Soaring property prices have pushed the Sunshine Coast into one of Australia’s tightest housing markets, with demand increasingly driven by local buyers as interstate migration slows.
Industry analysts describe the local market as having moved through a rapid maturation phase, where strong post-pandemic growth has permanently shifted price benchmarks and buyer expectations.
What was once considered a more affordable coastal alternative is now, in many segments, comparable with metropolitan markets – fundamentally changing who can buy and why.
While it’s widely assumed that interstate buyers are driving the surge in demand, the data tells a more nuanced story.
To better understand what’s really happening on the ground, Sunshine Coast News spoke with industry experts about who’s buying, how demand is evolving, and what’s shaping prices in 2026.
Who is buying?
Recent analysis shows buyer demand has increasingly shifted away from long-distance interstate migration towards more localised demand within Southeast Queensland.

A spokesperson from property analytics firm Cotality said: “There is a clear trend towards less net interstate migration to Queensland.”
“Based on the most recent interstate migration data from the ABS (Australian Bureau of Statistics) Q3 2025, interstate migration to Queensland hasn’t been this low in a decade (since Q3 2015).”
Want more free local news? Follow Sunshine Coast News on Facebook, LinkedIn and Instagram, and sign up for our FREE daily news email.
Despite the slowdown, Queensland continues to attract the highest share of interstate migration nationally, although rising housing costs are now seen as a contributing factor.

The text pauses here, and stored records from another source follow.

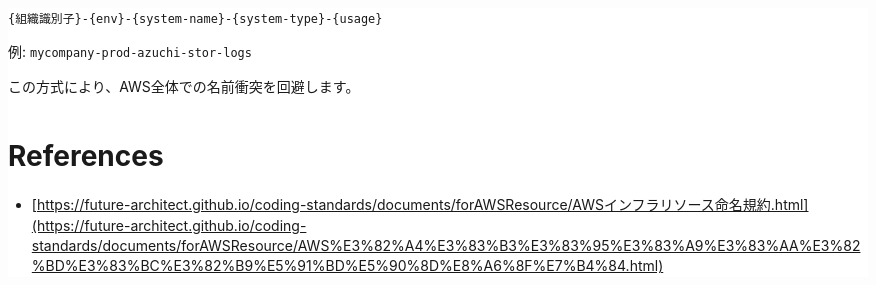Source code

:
 ```
{組織識別子}-{env}-{system-name}-{system-type}-{usage}
```

例: `mycompany-prod-azuchi-stor-logs`

この方式により、AWS全体での名前衝突を回避します。

# References

- [https://future-architect.github.io/coding-standards/documents/forAWSResource/AWSインフラリソース命名規約.html](https://future-architect.github.io/coding-standards/documents/forAWSResource/AWS%E3%82%A4%E3%83%B3%E3%83%95%E3%83%A9%E3%83%AA%E3%82%BD%E3%83%BC%E3%82%B9%E5%91%BD%E5%90%8D%E8%A6%8F%E7%B4%84.html)
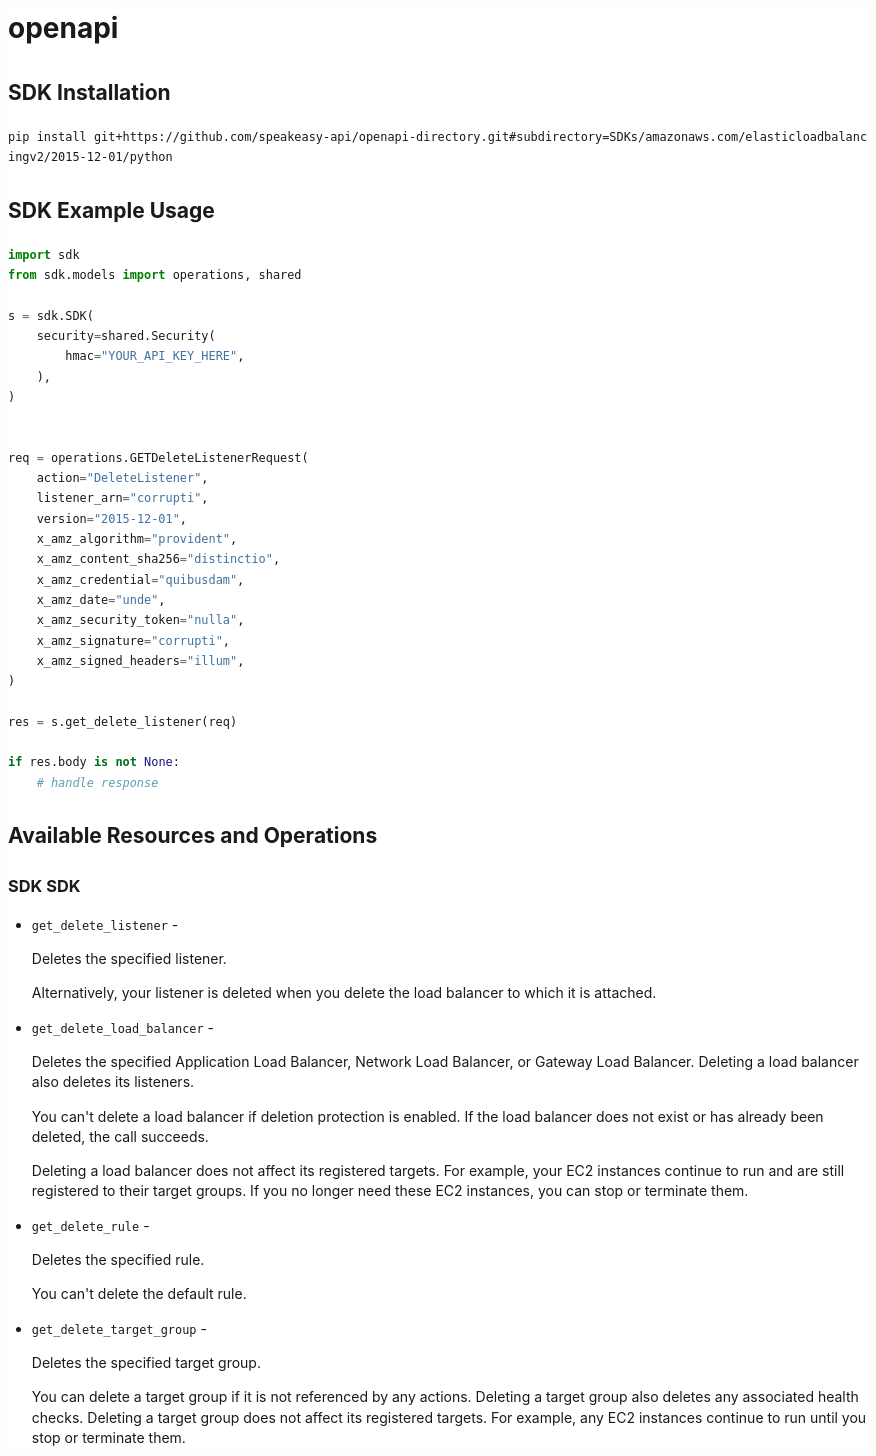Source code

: # openapi


## SDK Installation

```bash
pip install git+https://github.com/speakeasy-api/openapi-directory.git#subdirectory=SDKs/amazonaws.com/elasticloadbalancingv2/2015-12-01/python
```


## SDK Example Usage

```python
import sdk
from sdk.models import operations, shared

s = sdk.SDK(
    security=shared.Security(
        hmac="YOUR_API_KEY_HERE",
    ),
)


req = operations.GETDeleteListenerRequest(
    action="DeleteListener",
    listener_arn="corrupti",
    version="2015-12-01",
    x_amz_algorithm="provident",
    x_amz_content_sha256="distinctio",
    x_amz_credential="quibusdam",
    x_amz_date="unde",
    x_amz_security_token="nulla",
    x_amz_signature="corrupti",
    x_amz_signed_headers="illum",
)
    
res = s.get_delete_listener(req)

if res.body is not None:
    # handle response
```



## Available Resources and Operations

### SDK SDK

* `get_delete_listener` - <p>Deletes the specified listener.</p> <p>Alternatively, your listener is deleted when you delete the load balancer to which it is attached.</p>
* `get_delete_load_balancer` - <p>Deletes the specified Application Load Balancer, Network Load Balancer, or Gateway Load Balancer. Deleting a load balancer also deletes its listeners.</p> <p>You can't delete a load balancer if deletion protection is enabled. If the load balancer does not exist or has already been deleted, the call succeeds.</p> <p>Deleting a load balancer does not affect its registered targets. For example, your EC2 instances continue to run and are still registered to their target groups. If you no longer need these EC2 instances, you can stop or terminate them.</p>
* `get_delete_rule` - <p>Deletes the specified rule.</p> <p>You can't delete the default rule.</p>
* `get_delete_target_group` - <p>Deletes the specified target group.</p> <p>You can delete a target group if it is not referenced by any actions. Deleting a target group also deletes any associated health checks. Deleting a target group does not affect its registered targets. For example, any EC2 instances continue to run until you stop or terminate them.</p>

“While there are likely to many factors contributing to the slowdown in interstate migration to Queensland, high housing prices are likely to be playing a role,” the Cotality spokesperson said.
“Southeast Queensland no longer has as much of an affordability advantage relative to levels five years ago.”
Who is the typical Sunshine Coast buyer in 2026?
Nerida Conisbee, head of research at Ray White, said the buyer profile has shifted decisively toward established purchasers with greater financial capacity.
“The typical Sunshine Coast buyer in 2026 is more likely to be an upgrader, equity-rich owner-occupier or higher-end buyer than a first-home buyer,” she said.
“The reason is that even the Sunshine Coast’s so-called affordable tier is no longer especially affordable in absolute terms. Rolling annual house sales under $750,000 have fallen from a little over 5000 in 2016–17 to only around 250 by January 2026.”

Has the Sunshine Coast lost its affordability advantage?
The Cotality spokesperson said the region has seen a substantial re-rating in housing costs, with affordability pressures now firmly embedded in the market.
“The Sunshine Coast has become substantially more expensive over the past five years, with the 62.9 per cent rise in values equating to an increase of $475k,” they said.
“While the median dwelling value was virtually on par with Melbourne’s five years ago, the median is now almost 50 per cent higher.
“The gap between Sydney and Sunshine Coast values has narrowed to the lowest level in at least 10 years.”

Despite affordability pressures, the spokesperson said demand had remained resilient so far.
“The substantial rise in housing costs and growing affordability challenges don’t seem to have had a remarkable slowing effect on the Sunshine Coast market so far, with the monthly rate of growth holding above 1 per cent and the annual pace of gains in double-digit territory at 12.6 per cent.”
But they expect conditions to ease.
“However, with interest rates rising and demand likely to slow, we do expect housing growth rates to ease through 2026.”

Supply constraints remain a critical factor.
REIQ zone chair for Sunshine Coast Mark McGill said that much like the rest of the state, the Sunshine Coast residential sales market was undersupplied – particularly in the high-demand $800,000- $1.2 million range, where market conditions remain in favour of sellers.
“The REIQ’s latest Residential Vacancy Rate Report (December 2025 quarter) shows the Sunshine Coast is sitting at 0.7 per cent vacant, compared to 1.0 per cent statewide, and far below what the REIQ considers to be a healthy benchmark between 2.6-3.5 per cent,” he said.
Outlook: a more expensive, more localised market
Taken together, the data suggests the Sunshine Coast is transitioning into a higher-priced, more locally driven housing market, with affordability constraints reshaping buyer access, but not yet significantly dampening demand.
With interstate migration cooling and price gaps between capitals narrowing, analysts suggest future growth may be more dependent on local income growth, infrastructure delivery and interest rate settings than on large-scale migration waves seen during the pandemic.